Um livro que nos seus primeiros passos parecia encaminhar-me erradamente para algo abstracto e que iria requerer doses elevadas de concentração para não perder o fio à meada. Digo erradamente porque depois de entender pequenos pormenores que não podem escapar porque fazem toda a diferença, tudo começa a fazer sentido no que diz respeito à mecânica do livro e à forma genial como o autor do livro consegue criar esses mundos interiores onde vivem as almas, e que, como temos oportunidade de ir descobrindo ao longo do livro, estão de alguma forma espelhados ou relacionados com o mundo exterior e com a vida/história das personagens. Como se isso não fosse suficiente, o livro ainda nos oferece reflexões que podem estar relacionadas com qualquer um de nós enquanto pessoas uniformes ou multiplas, histórias muito bem contadas e que fazem todo o sentido, levando-nos para a resolução de uma espécie de puzzle, mais complexo do que aquele que vemos na capa do livro, fornecendo-nos aquela satisfação que procuramos quando lemos um livro, um bom livro!

“Alguém tem de gerir o corpo; isto é, sob muitos aspetos, um truísmo, mas não é literalmente verdade; é possível, embora geralmente não seja boa ideia, deixá-lo sem atenção. O truque é assegurar-se que o corpo está num lugar seguro, onde, se começarem a acontecer coisas más, isso aconteça lentamente e com muitos avisos. …
Embora eu troce disto, é um assunto sério…
…qual era a sensação de abandonar o corpo. «Contrais-te para dentro de ti próprio, flutuas para fora de ti, ou como é?» Depois de várias tentativas ineptas de lhe fornecer uma descrição, descobri este exercício que, embora não seja perfeito, pelo menos transmite a ideia geral: inclinas a cabeça para trás o mais que puderes. Sentirás uma tensão nos músculos da parte detrás do pescoço que se torna rapidamente dolorosa. Imagina essa tensão a espalhar-se para fora, embrulhando-se em torno da tua cara e descendo para o tronco, braços e pernas, tornando toda a tua pele numa casca rija como uma armadura. Agora, imagina-te a recuar para fora dessa armadura e a encontrares-te a ti próprio, não atrás do teu corpo, mas num sítio completamente diferente.
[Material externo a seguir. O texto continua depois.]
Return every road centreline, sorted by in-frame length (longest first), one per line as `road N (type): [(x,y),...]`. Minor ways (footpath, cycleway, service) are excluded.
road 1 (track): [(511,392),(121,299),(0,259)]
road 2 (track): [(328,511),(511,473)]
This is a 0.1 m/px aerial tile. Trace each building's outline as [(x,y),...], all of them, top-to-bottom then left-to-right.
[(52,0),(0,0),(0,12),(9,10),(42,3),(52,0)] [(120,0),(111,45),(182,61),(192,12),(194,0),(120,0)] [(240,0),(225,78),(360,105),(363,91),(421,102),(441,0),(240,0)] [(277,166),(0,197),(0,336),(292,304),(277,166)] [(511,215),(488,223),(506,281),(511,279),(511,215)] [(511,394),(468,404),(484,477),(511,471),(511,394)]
Imagina tudo isso a acontecer entre dois batimentos cardíacos.”


“Para ela, o pai era uma série de histórias, algumas contadas pela mãe, outras pela avó, e mais algumas histórias ficcionais fornecidas por memorando. As histórias de que Mouse gostava mais eram as da avó, mas eram as da mãe as mais imponentes – histórias de Morgan Driver, o valoroso cavaleiro, o cavalheiro que morrera tragicamente, mas não sem ter primeiro assegurado que a sua família tivesse coisas boas para sempre.”


“Eu estava morto.
Isso, por si só, não me preocupava muito. Nunca tive medo da morte. De morrer, sim-, de um fim doloroso, ou prematuro – coisas importantes que ficam por fazer - , sem duvida. Mas a ideia de estar morto não me causava qualquer terror particular. Lembrava-me do momento do meu nascimento e, tendo vindo da escuridão, parecia-me perfeitamente adequado que lá voltasse. As partes assustadoras ficavam todas no meio. Então estar morto não me incomodava. O que me incomodava era a forma como não me incomodava.
No lugar nenhum do esquecimento não devem existir emoções; o tempo para nos sentirmos confortáveis com a morte deve ocorrer antes desta, não depois.”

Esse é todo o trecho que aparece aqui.